Да, спорт в нашем округе всегда был делом серьезным. Но дело это стало еще серьезнее, когда образовалась своя местная лига. Каждый матч подробнейшим образом освещался в газетах соседних городков Лисбия и Малби, и соперничество между ними стало куда острее, чем прежде.

Вот тогда-то и началась карьера молодого Карлана. Он работал спортивным корреспондентом в обеих газетах Хиллона, и когда команда городка вошла в лигу, он раздобывал интересные сведения и писал о бейсболистах пространные статьи. И под статьями даже набирали его имя.

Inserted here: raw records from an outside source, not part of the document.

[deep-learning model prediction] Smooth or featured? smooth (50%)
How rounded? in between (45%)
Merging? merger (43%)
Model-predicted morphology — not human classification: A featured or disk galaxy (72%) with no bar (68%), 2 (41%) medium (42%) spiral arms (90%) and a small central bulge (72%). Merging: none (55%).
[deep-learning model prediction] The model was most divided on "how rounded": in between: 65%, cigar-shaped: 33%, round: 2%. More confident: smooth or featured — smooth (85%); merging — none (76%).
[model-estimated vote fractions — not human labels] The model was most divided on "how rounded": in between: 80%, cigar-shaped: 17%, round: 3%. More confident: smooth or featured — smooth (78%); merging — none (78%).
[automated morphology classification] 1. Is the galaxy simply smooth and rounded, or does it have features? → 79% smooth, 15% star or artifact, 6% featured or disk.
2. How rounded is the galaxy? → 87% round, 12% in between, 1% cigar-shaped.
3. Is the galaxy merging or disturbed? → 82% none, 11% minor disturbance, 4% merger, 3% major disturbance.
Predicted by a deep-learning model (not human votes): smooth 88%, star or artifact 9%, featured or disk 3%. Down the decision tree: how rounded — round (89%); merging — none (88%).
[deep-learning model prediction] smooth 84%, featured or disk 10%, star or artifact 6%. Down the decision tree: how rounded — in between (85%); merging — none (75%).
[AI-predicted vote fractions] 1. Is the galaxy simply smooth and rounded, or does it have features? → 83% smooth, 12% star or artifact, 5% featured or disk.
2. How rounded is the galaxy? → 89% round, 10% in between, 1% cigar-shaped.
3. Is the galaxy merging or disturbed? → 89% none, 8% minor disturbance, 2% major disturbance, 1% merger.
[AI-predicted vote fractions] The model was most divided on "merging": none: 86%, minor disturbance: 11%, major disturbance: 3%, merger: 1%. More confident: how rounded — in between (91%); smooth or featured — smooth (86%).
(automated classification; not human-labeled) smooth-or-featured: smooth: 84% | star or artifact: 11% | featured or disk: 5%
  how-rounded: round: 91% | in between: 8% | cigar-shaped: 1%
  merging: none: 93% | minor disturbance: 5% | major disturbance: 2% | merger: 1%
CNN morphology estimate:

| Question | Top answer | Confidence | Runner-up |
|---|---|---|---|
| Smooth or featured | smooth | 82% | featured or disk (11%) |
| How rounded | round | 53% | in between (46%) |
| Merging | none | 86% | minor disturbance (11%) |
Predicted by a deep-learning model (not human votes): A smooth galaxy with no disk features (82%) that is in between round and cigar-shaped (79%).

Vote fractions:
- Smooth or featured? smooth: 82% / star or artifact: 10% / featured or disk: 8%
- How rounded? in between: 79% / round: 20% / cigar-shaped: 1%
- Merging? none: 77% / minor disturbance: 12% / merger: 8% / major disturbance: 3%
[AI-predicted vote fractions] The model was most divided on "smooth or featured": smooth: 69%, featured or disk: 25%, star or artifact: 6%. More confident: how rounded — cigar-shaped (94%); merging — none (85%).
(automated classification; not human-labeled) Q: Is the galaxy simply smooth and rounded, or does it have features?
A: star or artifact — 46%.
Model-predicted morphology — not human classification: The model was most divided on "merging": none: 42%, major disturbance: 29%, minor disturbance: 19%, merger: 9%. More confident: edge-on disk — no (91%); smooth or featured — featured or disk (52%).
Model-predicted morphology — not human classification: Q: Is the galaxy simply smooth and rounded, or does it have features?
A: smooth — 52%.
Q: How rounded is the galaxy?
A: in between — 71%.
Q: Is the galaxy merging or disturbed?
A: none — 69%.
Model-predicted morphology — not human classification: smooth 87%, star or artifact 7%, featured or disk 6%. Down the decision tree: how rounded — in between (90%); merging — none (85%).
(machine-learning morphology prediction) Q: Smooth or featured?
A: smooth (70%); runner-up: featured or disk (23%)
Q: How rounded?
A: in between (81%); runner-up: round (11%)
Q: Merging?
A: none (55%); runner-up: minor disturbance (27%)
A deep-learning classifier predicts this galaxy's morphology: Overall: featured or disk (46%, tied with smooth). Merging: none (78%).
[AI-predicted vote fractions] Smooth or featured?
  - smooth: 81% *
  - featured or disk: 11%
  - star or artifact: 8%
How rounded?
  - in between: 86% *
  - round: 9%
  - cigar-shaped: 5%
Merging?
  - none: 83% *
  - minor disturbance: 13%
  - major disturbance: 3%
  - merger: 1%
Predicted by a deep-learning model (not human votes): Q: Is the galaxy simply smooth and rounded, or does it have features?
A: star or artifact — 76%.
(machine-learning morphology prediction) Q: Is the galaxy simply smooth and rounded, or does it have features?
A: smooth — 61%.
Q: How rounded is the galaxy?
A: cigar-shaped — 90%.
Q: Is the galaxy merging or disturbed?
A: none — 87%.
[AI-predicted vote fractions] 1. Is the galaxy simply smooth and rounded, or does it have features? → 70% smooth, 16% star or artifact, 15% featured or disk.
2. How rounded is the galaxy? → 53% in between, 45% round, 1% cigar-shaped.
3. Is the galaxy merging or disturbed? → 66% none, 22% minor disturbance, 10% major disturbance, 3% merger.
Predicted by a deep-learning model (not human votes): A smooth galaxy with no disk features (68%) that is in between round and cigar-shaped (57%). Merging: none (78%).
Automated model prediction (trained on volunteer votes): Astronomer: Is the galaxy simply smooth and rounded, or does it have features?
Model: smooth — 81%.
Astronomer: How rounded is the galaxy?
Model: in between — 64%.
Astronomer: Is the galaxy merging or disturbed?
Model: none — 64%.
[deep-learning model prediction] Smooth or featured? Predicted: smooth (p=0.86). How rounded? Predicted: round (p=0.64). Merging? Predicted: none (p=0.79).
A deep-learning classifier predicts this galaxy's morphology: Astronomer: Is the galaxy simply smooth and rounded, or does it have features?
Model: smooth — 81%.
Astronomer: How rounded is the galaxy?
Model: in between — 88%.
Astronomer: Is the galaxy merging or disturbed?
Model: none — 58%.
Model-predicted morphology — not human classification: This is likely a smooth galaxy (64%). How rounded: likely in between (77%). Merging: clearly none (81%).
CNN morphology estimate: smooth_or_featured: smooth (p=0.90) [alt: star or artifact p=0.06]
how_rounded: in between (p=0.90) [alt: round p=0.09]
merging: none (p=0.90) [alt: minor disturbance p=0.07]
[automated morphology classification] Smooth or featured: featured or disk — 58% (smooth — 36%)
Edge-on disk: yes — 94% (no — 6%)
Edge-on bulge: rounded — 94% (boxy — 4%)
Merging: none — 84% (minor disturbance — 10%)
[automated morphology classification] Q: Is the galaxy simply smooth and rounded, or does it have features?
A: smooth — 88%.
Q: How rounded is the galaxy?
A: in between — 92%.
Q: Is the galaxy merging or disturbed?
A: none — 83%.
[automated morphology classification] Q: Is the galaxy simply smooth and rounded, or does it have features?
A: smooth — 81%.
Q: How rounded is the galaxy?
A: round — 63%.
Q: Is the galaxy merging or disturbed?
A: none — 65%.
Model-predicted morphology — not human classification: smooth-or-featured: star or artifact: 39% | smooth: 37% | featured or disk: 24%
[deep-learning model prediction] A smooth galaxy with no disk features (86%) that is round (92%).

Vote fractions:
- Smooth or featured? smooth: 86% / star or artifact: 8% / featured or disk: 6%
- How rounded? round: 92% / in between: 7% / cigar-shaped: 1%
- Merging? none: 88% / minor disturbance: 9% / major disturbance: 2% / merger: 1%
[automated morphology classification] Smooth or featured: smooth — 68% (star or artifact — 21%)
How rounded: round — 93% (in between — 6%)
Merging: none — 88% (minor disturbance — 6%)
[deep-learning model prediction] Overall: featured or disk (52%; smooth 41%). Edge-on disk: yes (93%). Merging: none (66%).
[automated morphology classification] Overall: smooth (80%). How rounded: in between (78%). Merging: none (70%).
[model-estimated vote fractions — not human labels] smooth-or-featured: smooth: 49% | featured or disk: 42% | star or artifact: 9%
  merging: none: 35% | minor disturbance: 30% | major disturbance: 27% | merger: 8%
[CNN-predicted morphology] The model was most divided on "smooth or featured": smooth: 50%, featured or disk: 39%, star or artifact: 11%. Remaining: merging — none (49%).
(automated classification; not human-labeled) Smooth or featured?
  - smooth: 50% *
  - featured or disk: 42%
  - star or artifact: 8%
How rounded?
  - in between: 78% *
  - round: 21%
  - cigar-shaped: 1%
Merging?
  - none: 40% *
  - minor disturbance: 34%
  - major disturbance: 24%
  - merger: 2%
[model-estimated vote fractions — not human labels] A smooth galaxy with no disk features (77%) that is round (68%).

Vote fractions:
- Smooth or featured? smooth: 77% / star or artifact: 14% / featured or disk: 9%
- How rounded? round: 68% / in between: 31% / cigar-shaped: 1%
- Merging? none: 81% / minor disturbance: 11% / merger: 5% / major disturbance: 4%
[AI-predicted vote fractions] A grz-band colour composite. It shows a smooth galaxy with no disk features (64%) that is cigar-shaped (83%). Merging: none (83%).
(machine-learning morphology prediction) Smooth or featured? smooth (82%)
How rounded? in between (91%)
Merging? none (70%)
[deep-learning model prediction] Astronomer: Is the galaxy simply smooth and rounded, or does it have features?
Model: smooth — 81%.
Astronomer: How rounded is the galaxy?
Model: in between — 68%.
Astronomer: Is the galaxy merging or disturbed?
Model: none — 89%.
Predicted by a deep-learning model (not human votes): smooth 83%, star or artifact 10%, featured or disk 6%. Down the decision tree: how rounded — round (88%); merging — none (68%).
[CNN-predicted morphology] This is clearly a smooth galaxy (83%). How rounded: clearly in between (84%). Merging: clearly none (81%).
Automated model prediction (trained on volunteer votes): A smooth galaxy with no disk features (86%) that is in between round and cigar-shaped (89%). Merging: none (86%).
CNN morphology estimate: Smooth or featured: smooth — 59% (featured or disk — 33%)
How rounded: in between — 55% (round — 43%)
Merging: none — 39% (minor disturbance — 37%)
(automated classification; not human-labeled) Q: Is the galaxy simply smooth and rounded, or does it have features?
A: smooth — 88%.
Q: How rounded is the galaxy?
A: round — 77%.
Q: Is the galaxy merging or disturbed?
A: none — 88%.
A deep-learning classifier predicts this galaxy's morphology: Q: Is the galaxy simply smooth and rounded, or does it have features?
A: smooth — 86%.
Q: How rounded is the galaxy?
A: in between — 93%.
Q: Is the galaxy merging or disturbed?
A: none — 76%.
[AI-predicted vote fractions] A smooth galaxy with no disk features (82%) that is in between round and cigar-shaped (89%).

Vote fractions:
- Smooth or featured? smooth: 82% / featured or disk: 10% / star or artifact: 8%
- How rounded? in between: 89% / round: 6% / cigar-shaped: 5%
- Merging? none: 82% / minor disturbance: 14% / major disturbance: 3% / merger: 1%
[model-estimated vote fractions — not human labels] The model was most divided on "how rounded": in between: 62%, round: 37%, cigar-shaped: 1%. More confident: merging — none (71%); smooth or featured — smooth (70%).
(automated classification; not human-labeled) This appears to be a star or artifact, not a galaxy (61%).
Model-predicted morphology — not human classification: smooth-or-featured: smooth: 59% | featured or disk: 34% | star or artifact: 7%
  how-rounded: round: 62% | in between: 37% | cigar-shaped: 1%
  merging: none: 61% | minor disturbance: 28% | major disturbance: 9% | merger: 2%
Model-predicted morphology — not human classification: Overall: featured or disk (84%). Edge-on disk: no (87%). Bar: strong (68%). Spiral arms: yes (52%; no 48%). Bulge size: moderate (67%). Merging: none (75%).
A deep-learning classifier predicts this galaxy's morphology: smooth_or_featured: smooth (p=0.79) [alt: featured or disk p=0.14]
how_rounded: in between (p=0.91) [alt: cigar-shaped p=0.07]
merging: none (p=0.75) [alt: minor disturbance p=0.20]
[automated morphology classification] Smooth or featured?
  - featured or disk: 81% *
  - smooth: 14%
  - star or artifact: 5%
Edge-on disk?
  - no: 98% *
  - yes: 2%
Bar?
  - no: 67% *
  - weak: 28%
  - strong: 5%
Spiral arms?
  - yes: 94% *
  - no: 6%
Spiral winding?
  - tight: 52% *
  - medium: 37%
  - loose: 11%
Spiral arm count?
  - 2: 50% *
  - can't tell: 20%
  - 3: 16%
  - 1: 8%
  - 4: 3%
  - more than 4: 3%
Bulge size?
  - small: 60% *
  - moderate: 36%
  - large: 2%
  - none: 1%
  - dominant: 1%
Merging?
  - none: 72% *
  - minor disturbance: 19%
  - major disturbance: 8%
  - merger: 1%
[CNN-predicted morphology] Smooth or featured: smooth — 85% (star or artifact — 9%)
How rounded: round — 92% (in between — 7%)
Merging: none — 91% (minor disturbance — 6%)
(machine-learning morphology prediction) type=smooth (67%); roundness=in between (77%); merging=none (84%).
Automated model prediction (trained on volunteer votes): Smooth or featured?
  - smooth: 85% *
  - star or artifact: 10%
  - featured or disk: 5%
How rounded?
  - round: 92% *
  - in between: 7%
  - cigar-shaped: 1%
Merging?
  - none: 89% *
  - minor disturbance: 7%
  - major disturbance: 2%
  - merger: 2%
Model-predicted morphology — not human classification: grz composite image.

Он писал и о закулисной жизни спортсменов, не хуже репортера из большого города. Газеты Лисбии и Малби наперебой печатали его писания. Благодаря ему тиражи газет в городках, чьи команды входили в лигу, быстро росли, и сметливые коммерсанты, не упускавшие малейшей возможности расширить торговлю за счет близлежащих поселков, стали помещать в газетах больше своей рекламы. А торговцу из такого поселка статьи нравились потому, что привлекали внимание к его захолустью и внушали ему лестную мысль, что живет он не в заштатном, а в известном городке. Все были довольны, молодой Карлан шел в гору, материально он тоже начал преуспевать, а среди местных парикмахеров даже снискал репутацию второго Грантланда Райса.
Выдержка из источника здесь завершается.